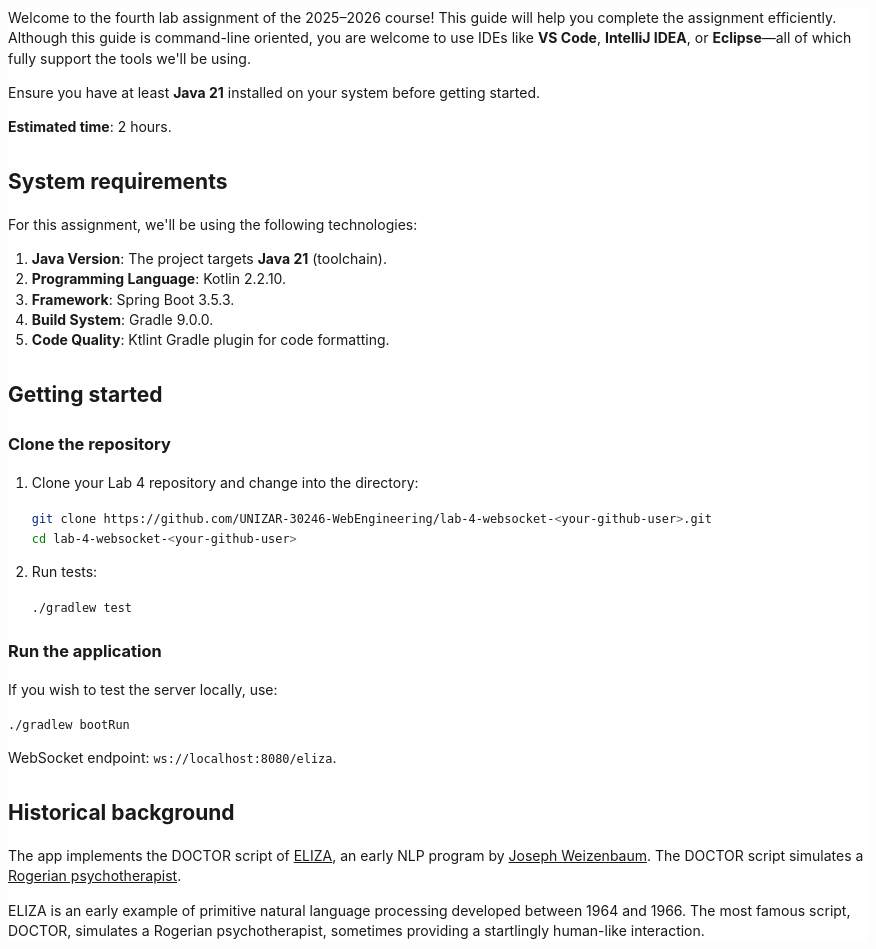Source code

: 
Welcome to the fourth lab assignment of the 2025–2026 course! This guide will help you complete the assignment efficiently. Although this guide is command-line oriented, you are welcome to use IDEs like **VS Code**, **IntelliJ IDEA**, or **Eclipse**—all of which fully support the tools we'll be using.

Ensure you have at least **Java 21** installed on your system before getting started.

**Estimated time**: 2 hours.

## System requirements

For this assignment, we'll be using the following technologies:

1. **Java Version**: The project targets **Java 21** (toolchain).
2. **Programming Language**: Kotlin 2.2.10.
3. **Framework**: Spring Boot 3.5.3.
4. **Build System**: Gradle 9.0.0.
5. **Code Quality**: Ktlint Gradle plugin for code formatting.

## Getting started

### Clone the repository

1. Clone your Lab 4 repository and change into the directory:

   ```bash
   git clone https://github.com/UNIZAR-30246-WebEngineering/lab-4-websocket-<your-github-user>.git
   cd lab-4-websocket-<your-github-user>
   ```

2. Run tests:

   ```bash
   ./gradlew test
   ```

### Run the application

If you wish to test the server locally, use:

```bash
./gradlew bootRun
```

WebSocket endpoint: `ws://localhost:8080/eliza`.

## Historical background

The app implements the DOCTOR script of [ELIZA](https://en.wikipedia.org/wiki/ELIZA), an early NLP program by [Joseph Weizenbaum](https://en.wikipedia.org/wiki/Joseph_Weizenbaum). The DOCTOR script simulates a [Rogerian psychotherapist](https://en.wikipedia.org/wiki/Person-centered_therapy).

ELIZA is an early example of primitive natural language processing developed between 1964 and 1966. The most famous script, DOCTOR, simulates a Rogerian psychotherapist, sometimes providing a startlingly human-like interaction.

▬▬▬

• Work to be completed:
Go through the material above, find each line with the string "https", and copy it.

• Response to the task:
   git clone https://github.com/UNIZAR-30246-WebEngineering/lab-4-websocket-<your-github-user>.git
The app implements the DOCTOR script of [ELIZA](https://en.wikipedia.org/wiki/ELIZA), an early NLP program by [Joseph Weizenbaum](https://en.wikipedia.org/wiki/Joseph_Weizenbaum). The DOCTOR script simulates a [Rogerian psychotherapist](https://en.wikipedia.org/wiki/Person-centered_therapy).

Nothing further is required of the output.